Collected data
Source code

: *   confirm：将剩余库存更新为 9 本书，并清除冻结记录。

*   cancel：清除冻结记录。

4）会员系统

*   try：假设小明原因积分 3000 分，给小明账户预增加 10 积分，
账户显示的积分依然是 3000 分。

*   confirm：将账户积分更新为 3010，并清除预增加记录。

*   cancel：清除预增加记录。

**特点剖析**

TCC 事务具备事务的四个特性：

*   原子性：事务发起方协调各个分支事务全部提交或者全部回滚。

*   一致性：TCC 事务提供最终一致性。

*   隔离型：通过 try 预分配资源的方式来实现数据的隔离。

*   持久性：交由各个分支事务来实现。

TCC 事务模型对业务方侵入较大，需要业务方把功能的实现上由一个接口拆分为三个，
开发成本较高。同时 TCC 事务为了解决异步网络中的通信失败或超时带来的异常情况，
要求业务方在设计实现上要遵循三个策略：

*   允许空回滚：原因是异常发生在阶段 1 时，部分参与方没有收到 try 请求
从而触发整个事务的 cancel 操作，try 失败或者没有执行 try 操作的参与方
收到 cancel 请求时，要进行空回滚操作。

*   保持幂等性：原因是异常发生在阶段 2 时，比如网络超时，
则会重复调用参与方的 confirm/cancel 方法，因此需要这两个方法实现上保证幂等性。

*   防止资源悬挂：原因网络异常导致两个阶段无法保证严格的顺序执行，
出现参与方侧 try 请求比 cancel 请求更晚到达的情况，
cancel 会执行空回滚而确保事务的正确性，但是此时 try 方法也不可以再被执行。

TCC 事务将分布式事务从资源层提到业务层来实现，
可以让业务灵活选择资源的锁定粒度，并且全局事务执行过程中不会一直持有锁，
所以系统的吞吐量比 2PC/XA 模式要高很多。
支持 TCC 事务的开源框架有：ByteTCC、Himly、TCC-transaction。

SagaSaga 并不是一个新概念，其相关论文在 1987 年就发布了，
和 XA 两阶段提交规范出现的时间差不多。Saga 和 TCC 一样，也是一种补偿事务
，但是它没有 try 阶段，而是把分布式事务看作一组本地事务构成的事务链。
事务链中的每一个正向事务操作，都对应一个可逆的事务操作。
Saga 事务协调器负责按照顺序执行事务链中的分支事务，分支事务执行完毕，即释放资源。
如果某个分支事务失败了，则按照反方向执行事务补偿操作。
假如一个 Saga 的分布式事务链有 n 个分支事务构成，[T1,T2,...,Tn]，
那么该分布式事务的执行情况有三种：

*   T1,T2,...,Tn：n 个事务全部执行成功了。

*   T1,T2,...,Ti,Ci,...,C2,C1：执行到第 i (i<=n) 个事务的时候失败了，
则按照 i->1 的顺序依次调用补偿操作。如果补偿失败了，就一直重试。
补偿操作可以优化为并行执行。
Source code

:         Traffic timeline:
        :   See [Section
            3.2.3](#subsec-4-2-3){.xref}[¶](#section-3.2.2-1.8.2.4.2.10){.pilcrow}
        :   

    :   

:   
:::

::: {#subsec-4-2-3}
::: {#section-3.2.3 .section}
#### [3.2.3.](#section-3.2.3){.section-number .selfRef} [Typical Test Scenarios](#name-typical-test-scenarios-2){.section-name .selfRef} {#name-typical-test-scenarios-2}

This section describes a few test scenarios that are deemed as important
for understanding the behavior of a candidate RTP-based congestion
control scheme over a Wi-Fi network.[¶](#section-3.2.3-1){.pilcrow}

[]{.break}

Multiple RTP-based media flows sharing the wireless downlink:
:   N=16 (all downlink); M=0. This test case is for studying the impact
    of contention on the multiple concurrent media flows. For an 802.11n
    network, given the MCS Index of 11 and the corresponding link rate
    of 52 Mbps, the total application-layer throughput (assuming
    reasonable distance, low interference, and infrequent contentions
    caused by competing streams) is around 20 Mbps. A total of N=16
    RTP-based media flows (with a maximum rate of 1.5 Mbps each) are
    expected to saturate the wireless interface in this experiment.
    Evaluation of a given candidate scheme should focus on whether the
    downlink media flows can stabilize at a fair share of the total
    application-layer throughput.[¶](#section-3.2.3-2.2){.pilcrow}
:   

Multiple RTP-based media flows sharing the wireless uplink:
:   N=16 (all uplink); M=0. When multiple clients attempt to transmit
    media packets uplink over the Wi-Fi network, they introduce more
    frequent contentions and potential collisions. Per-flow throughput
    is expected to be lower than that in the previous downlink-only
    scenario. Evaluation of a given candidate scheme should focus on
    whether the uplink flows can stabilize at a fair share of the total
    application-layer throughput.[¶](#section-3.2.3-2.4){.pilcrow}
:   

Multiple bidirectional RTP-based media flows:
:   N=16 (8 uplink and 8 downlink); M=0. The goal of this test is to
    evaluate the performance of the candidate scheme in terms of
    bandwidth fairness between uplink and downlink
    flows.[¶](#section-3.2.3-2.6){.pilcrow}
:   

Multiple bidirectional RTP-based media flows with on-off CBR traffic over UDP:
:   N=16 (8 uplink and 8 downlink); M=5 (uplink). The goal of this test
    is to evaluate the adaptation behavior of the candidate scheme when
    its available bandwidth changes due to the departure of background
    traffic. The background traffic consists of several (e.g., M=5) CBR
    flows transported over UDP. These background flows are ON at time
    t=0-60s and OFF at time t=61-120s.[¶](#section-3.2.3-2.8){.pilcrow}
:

→ **JOB ITEM**:
Please pull out every line of the material above that contains the word "scenarios".

→ **WRITTEN SOLUTION**:
#### [3.2.3.](#section-3.2.3){.section-number .selfRef} [Typical Test Scenarios](#name-typical-test-scenarios-2){.section-name .selfRef} {#name-typical-test-scenarios-2}
This section describes a few test scenarios that are deemed as important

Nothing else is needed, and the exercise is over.